▶ _Tasks to carry out_:
1) From the RoastLog post, write out the stretch from "A question came" through "0 to 1. Huh?".
2) In the RoastLog post, what was the RoastLog Inbox designed to look like?
3) Give what follows the last sentence of the RoastLog post.

▶ _Provided text_:
A question came up recently from a couple of new RoastLog users about the way the profile curve was appearing in the RoastLogger client application. When a new user starts working with the system, the very first profile curve doesn’t initially display in a scale that makes sense.

First time RoastLogger layout

Note how the x and y scales go from 0 to 1. Huh?

It’s easy to work around this behavior but we now realize that it is not obvious how. We’re going to resolve this issue in our next build of the client application so new users will see an appropriately scaled curve from their very first roast.

These questions got me thinking about that easy workaround I mentioned above, and about how current users and those interested in using RoastLog may not be aware of the power of “staring” roasts. I should probably back up a little and provide some context for what I’m talking about first. The design of the RoastLog Inbox should be recognizable to anyone who has ever seen an email inbox, since it was designed to look like one. Instead of a list of emails, this inbox contains a search-able list of every single roast logged in a specific account.

▶ _Dataset excerpts_:
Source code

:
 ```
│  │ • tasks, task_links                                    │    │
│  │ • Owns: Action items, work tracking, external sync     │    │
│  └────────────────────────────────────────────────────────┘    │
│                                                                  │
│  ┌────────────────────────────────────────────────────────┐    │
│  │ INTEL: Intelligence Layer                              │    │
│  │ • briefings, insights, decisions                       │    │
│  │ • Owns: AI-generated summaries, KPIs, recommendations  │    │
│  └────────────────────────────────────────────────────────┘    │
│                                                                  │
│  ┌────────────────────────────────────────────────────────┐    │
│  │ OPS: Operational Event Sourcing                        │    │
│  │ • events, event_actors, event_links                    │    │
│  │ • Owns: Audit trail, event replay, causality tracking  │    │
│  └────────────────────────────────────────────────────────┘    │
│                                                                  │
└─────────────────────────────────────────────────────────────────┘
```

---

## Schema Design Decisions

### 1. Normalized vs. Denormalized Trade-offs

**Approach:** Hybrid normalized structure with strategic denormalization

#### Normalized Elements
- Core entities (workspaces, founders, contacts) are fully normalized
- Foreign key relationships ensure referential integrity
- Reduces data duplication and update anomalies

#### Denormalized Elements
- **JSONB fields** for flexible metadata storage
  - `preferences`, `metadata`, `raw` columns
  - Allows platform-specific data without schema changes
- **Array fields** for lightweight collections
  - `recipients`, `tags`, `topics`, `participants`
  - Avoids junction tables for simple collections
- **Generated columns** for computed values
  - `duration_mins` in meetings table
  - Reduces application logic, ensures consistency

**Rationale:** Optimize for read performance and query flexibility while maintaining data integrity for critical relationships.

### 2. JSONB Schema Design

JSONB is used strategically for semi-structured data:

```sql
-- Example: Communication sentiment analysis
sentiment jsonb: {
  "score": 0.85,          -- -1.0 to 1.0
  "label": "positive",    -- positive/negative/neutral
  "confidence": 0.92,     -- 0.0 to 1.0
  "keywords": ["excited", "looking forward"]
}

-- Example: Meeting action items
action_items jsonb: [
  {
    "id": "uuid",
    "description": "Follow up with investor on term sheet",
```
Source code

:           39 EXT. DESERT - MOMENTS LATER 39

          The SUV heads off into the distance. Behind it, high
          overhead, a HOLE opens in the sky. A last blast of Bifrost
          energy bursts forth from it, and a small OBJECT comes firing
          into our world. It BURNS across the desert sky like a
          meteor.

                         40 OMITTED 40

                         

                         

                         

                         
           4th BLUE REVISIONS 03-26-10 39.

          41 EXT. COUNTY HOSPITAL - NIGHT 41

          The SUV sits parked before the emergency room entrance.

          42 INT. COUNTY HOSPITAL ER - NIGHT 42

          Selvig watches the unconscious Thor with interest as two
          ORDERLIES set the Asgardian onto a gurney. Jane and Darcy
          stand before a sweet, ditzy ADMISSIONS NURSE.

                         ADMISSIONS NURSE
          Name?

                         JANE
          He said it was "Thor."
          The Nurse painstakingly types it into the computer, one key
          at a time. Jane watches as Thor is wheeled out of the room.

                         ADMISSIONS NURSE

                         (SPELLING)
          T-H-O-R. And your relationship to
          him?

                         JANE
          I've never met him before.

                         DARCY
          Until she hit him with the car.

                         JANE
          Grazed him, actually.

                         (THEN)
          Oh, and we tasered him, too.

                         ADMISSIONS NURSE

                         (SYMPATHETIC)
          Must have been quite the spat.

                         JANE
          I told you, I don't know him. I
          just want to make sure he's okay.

▶ _Answers for each item_:
1)
A question came up recently from a couple of new RoastLog users about the way the profile curve was appearing in the RoastLogger client application. When a new user starts working with the system, the very first profile curve doesn’t initially display in a scale that makes sense.

First time RoastLogger layout

Note how the x and y scales go from 0 to 1. Huh?

2) An email inbox.

3)
The Inbox on roastlog.com

If you want to search your inbox for all roasts of a newly arrived lot of coffee you have been working with, it’s easy to do. Say you roasted a few batches of this new coffee over the last week, and you have been diligently logging cupping notes to figure out the best profile. Using the checkboxes to the left of each roast you can compare the best results against one another to determine and refine the profile. When comparing roasts all of the profiles will be overlaid in a graph that you can zoom in on to more clearly see changes in the curve and events that you marked in the profile.  You can even do the same thing on the list of public profiles.  Go to http://roastlog.com/roasting/public/ to give it a whirl.

Checkboxes are all well and good, but we’re supposed to be talking about stars, right? Well, in addition to those checkboxes, there also are grayed out stars that you can click on next to every logged roast. When you activate a star the profile that is associated with that specific roast will appear on the screen within the RoastLogger client application when roasting subsequent batches of that inventory item. That’s the little workaround I was talking about; for now, new users need to star at least one roast in order to see their profiles in the appropriate scale.


Looking at a previous roast. Note how the scales make sense now.

Once you have starred one of your favorite profiles for an individual coffee, you will see that profile whenever you roast the coffee in the future. If you refine the profile at a later date you can just as easily star the new roast in order to establish a new reference profile. The most recently starred profile will be the one that appears in the client application. Finally you can repeat this process for every coffee you roast, making it easy to view the best profile for each coffee in your inventory.